Also celebrating an anniversary this year is Square Enix’s magical mix of franchises, Kingdom Hearts. Combining characters from Final Fantasy, The World Ends With You and the Walt Disney universe, Kingdom Hearts turns 15 this March. As with many of the publisher’s flagship titles, this one comes with a large and loyal fan base from across the globe. Square Enix hosted a special exhibit and Kingdom Hearts clock giveaway at Tokyo Metro Marunochisen Shinjuku Station Promenade last month, getting fans even more excited about Kingdom Hearts III, which is currently in development.

Final Fantasy turns 30 this year, hot on the heels of its successful launch of Final Fantasy XV. A special event was held in Tokyo to kick off anniversary celebrations, including special DLC for the latest title, merchandise and an HD remake of Final Fantasy VII. This past fall, Square Enix invited game developers and fans to share how the franchise affected their lives using the hashtag, #FFLegacies. The Final Fantasy XV: New Legacy campaign culminated into a video that showcased these memories and ideas, while allowing a chosen few to preview the game for themselves and showing their reactions to the camera. “By having fans share their personal experience,” Square Enix says on the campaign website, “it serves as a reminder that much like how each Final Fantasy has a completely different story, world and characters, we all bring distinctive and new perspectives to the legacy that is Final Fantasy.”

Bringing Fantasy To Life

While the live-action trailer for Final Fantasy XV brought the series to life on screen, the publisher has teamed up with Open Bionics to make science fiction a reality. Inspired by its game Deus Ex: Mankind Divided and prompted by consumer response to fictional advertisements, the publisher decided to develop a prosthetic arm inspired by the game’s main character, Adam Jensen. A prototype of the arm, controlled using the Razer Stargazer camera, was on display at last year’s Electronic Entertainment Expo (E3) and San Diego Comic-Con to promote the game.

→ Data below
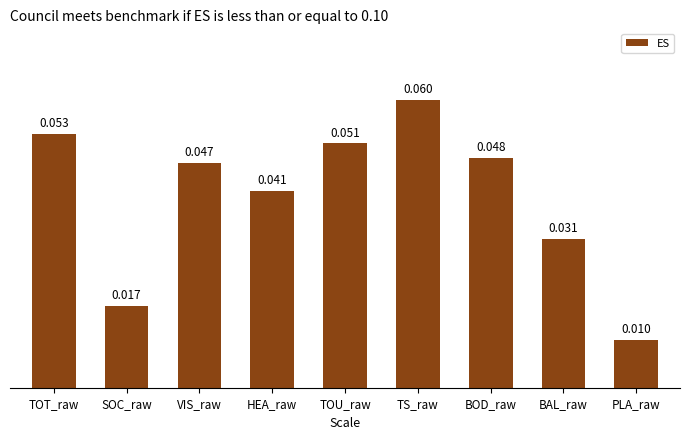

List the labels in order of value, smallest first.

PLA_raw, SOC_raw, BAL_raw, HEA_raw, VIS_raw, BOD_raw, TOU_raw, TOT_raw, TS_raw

→ Exercise tasks
a - Translate this sentence from the Square Enix article into Spanish: "Combining characters from Final Fantasy, The World Ends With You and the Walt Disney universe, Kingdom Hearts turns 15 this March."
b - Please resume the Square Enix article after its final sentence and keep it going.

→ Results
a - Al combinar personajes de Final Fantasy, The World Ends With You y el universo de Walt Disney, Kingdom Hearts cumple 15 años este marzo.

b -
The real-life prosthetic was more than a publicity stunt, as the publisher teamed up with CNN’s Courageous Studio to host the Human By Design event last August. Livestreamed over Twitch, the event featured a number of experts and self-identifying cyborgs to create a forum for highlighting and discussing the real-life implications of cybernetic augmentation.

“Just sitting here today and listening to all these experts at Human by Design, and working with Deus Ex as long as I have, I can imagine that future, especially with prosthetics and the work the Open Bionics is doing,” Jon Grant, senior manager of product marketing at Square Enix told [a]listdaily at the event. “That future is closer than we think, and it might actually be here. If Deus Ex has a role in inspiring it, then I guess what they say about the franchise is true. We do have a way of predicting the future.”

By expanding its already massive Final Fantasy lore for future generations, remastering and retelling classic game stories, exploring fantasy worlds in VR or opening conversation about technological advances, Square Enix is creating a legacy for video game enthusiasts and beyond.

Beyond Merchandise: Eating, Wearing And Smelling Video Games

Video games have traditionally been accompanied by collectible merchandise like action figures and posters—but in recent years, publishers have been trying new ways to experience a game franchise. While movie adaptions are an obvious route, these activations allow(ed) fans to not only play a game, but eat it, wear it and smell like it, too.

Tastes Like Winning

Those who showed proof of purchase for Final Fantasy XV on either PlayStation 4 or Xbox One received a free bottle of Wiz’s Energizing Elixer at participating Target locations. The orange and cream soda-flavored Jones Soda was also available for separate purchase in-store. For fans in the UK with sophisticated tastes, renowned chef Jamie Oliver created a special menu for his restaurant to commemorate the game from November 22 to the 29.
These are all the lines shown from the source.